_Stated exercise_
Arrange the stretch of the records from the start through the line containing "The second photo" as a Markdown table with the columns Row and Line, numbering each line and skipping blank lines. Leave the pictures out of the answer.

|---|

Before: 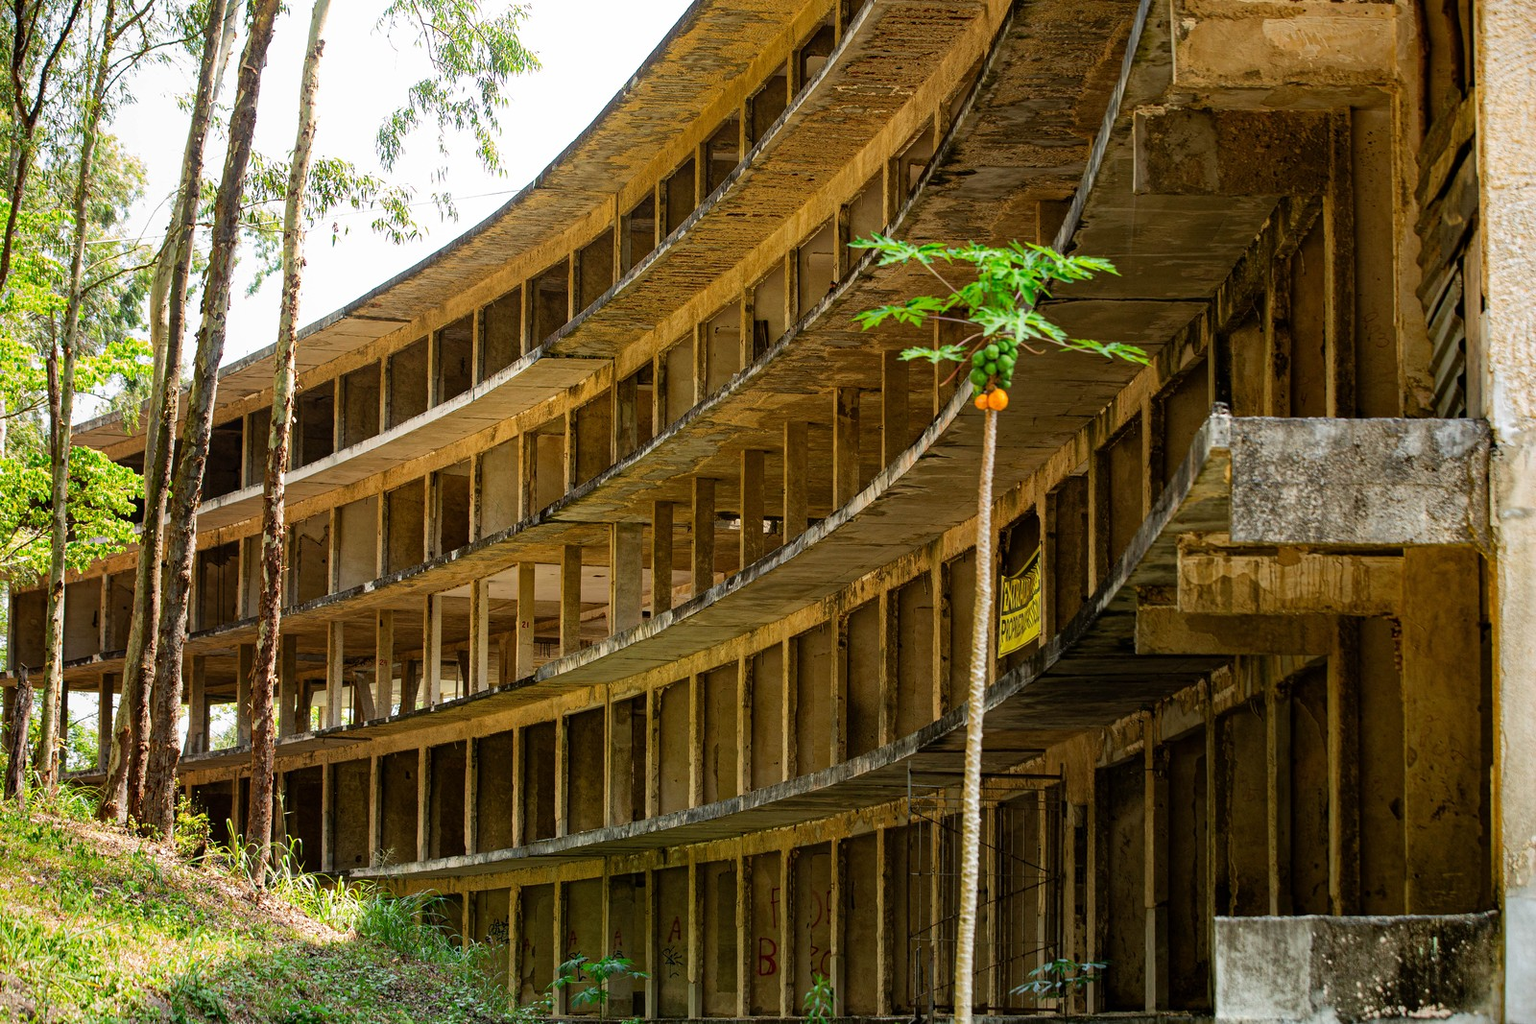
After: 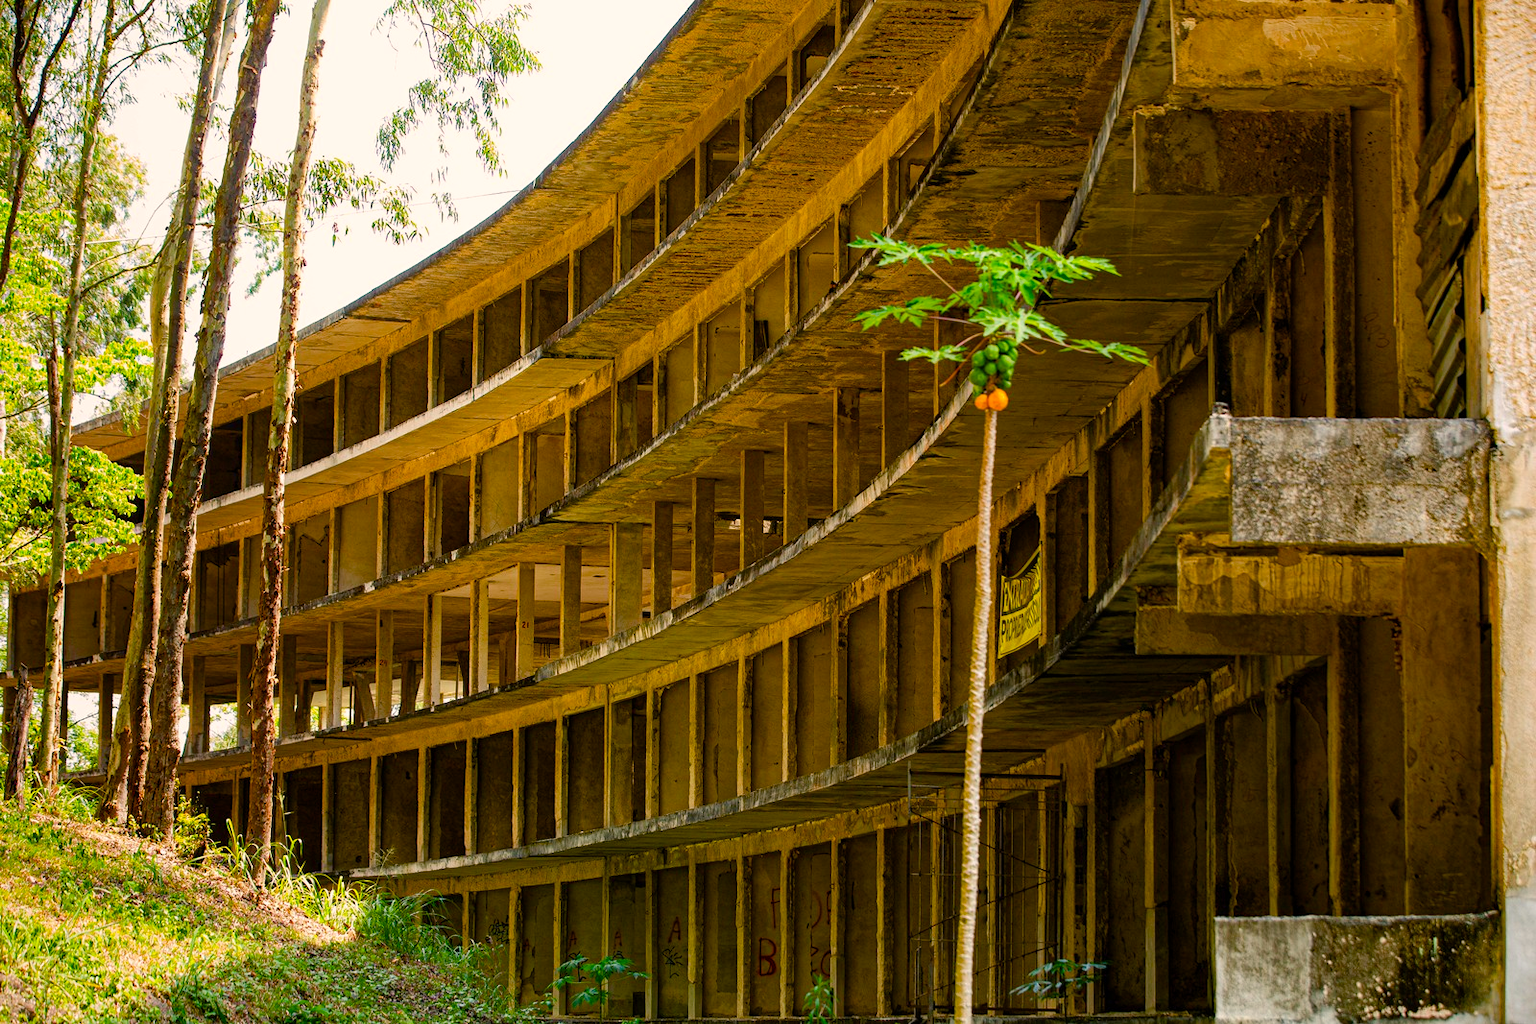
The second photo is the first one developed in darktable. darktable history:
color balance rgb: highlights gain › chroma 3.097%, highlights gain › hue 60.14°, linear chroma grading › shadows -8.507%, linear chroma grading › global chroma 9.737%, perceptual saturation grading › global saturation 44.954%, perceptual saturation grading › highlights -50.573%, perceptual saturation grading › shadows 30.061%, global vibrance 20%
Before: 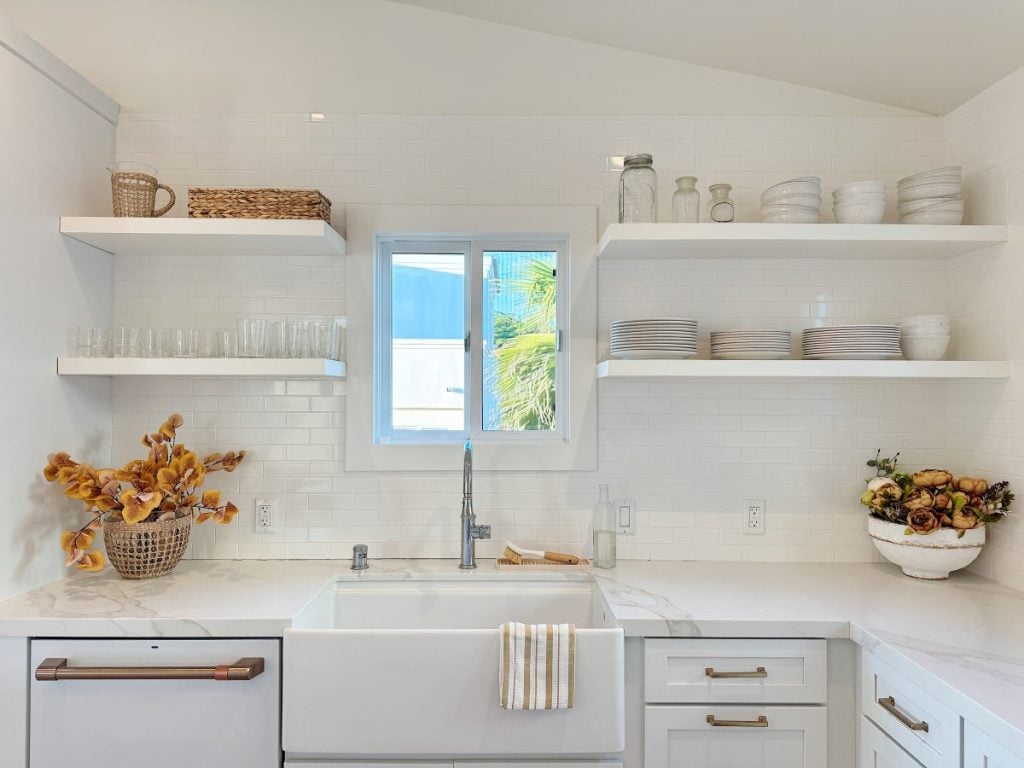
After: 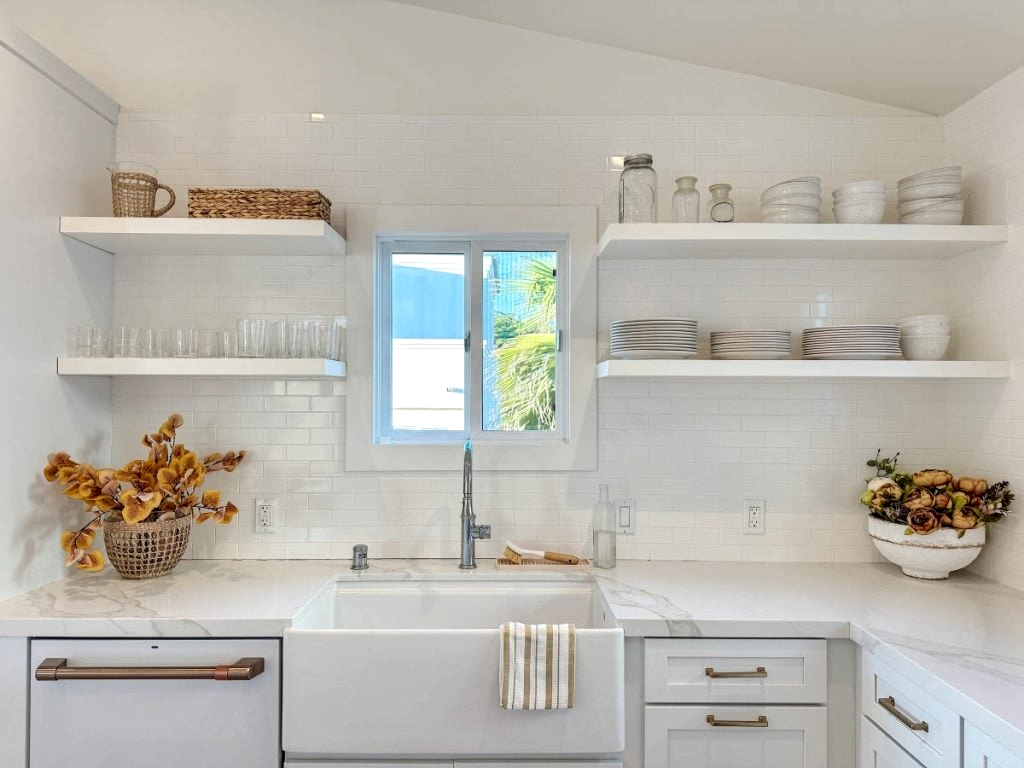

|---|

_Written solution_
| Row | Line |
|---|---|
| 1 | Before:  |
| 2 | After:  |
| 3 | The second photo is the first one developed in darktable. darktable history: |